#### [やること]
a – MAMスクリーン023の紹介文から、「MAMスクリーン023:ジョシュ・クライン」から「化の構造を問い直しています。」までを、両端の語句も含めて一字一句そのまま書き写すこと。
b – MAMスクリーン023の紹介文で、作品が問い直している気候危機を支える構造として挙げられているものをすべて列挙すること。
c – MAMスクリーン023の紹介文によると、作品はどのような行為を手がかりに、何を問い直しているのか。一文から三文で説明すること。

#### [抜粋]
▼
MAMスクリーン023:ジョシュ・クライン
水曜日, 4月 29, 2026
森美術館のビデオプログラム「MAMスクリーン」第23弾として、アーティストのジョシュ・クラインによる「キャプチャー・アンド・セクエストレーション:ガソリン(2023)」と「キャプチャー・アンド・セクエストレーション:タバコ(2023)」の日本初公開となる2作品を紹介します。これらは気候危機をテーマにしたコンセプトプロジェクトの一部です。
作品は、ガソリンの燃焼やたばこを吸うといった日常的な「燃やす」行為を通じて、気候危機を支える歴史的な採取、帝国主義、産業化の構造を問い直しています。
▲
#### [データの記録]
▼
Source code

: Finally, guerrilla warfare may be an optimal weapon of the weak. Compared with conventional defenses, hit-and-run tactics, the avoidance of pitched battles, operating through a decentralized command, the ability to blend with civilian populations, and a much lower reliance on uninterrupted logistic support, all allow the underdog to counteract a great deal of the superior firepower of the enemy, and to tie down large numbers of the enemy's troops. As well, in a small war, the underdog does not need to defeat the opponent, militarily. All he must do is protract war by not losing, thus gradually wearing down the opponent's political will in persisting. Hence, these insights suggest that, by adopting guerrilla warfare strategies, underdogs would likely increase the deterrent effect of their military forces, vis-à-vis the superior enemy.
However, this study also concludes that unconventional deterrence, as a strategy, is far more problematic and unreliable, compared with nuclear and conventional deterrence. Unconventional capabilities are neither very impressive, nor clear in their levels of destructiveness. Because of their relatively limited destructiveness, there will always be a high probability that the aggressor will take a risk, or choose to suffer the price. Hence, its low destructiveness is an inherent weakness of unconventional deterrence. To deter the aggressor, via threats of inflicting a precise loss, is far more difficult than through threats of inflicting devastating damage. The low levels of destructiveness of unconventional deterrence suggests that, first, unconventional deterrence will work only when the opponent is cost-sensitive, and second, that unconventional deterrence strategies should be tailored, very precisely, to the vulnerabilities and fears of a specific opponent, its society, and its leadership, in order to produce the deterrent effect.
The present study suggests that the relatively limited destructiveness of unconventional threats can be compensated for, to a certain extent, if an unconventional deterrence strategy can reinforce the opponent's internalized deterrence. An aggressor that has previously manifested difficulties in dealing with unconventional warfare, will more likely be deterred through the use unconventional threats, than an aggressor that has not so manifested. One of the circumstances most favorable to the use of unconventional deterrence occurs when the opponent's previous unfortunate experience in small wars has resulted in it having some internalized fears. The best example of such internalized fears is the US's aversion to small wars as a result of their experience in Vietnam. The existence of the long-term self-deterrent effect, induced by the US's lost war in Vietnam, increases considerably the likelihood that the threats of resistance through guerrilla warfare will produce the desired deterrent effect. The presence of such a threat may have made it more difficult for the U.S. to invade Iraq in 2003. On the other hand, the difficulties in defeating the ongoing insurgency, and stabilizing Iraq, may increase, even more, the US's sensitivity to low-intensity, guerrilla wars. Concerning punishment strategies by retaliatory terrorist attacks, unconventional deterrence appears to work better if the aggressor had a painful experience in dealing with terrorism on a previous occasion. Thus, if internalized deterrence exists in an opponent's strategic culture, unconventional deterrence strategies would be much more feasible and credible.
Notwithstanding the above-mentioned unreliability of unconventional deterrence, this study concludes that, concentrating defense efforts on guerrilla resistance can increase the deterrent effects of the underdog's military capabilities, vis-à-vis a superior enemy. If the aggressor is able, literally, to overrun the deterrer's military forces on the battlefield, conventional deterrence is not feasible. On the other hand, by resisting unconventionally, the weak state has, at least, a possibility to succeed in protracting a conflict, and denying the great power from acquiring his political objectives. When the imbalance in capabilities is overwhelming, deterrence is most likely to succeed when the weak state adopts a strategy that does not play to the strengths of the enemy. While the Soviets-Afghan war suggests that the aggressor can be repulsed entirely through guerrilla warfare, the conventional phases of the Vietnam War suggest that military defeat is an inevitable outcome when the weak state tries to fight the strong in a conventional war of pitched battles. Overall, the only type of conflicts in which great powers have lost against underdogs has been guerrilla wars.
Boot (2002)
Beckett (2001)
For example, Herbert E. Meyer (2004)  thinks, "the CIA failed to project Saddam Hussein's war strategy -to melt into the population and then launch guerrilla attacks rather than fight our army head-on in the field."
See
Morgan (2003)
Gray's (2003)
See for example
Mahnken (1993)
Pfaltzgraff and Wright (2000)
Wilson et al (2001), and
▲
#### [課題の答え]
a –
MAMスクリーン023:ジョシュ・クライン
水曜日, 4月 29, 2026
森美術館のビデオプログラム「MAMスクリーン」第23弾として、アーティストのジョシュ・クラインによる「キャプチャー・アンド・セクエストレーション:ガソリン(2023)」と「キャプチャー・アンド・セクエストレーション:タバコ(2023)」の日本初公開となる2作品を紹介します。これらは気候危機をテーマにしたコンセプトプロジェクトの一部です。
作品は、ガソリンの燃焼やたばこを吸うといった日常的な「燃やす」行為を通じて、気候危機を支える歴史的な採取、帝国主義、産業化の構造を問い直しています。

b – 歴史的な採取、帝国主義、産業化

c – 作品は、ガソリンの燃焼やたばこを吸うといった日常的な「燃やす」行為を手がかりにしている。それを通じて、気候危機を支える歴史的な採取、帝国主義、産業化の構造を問い直している。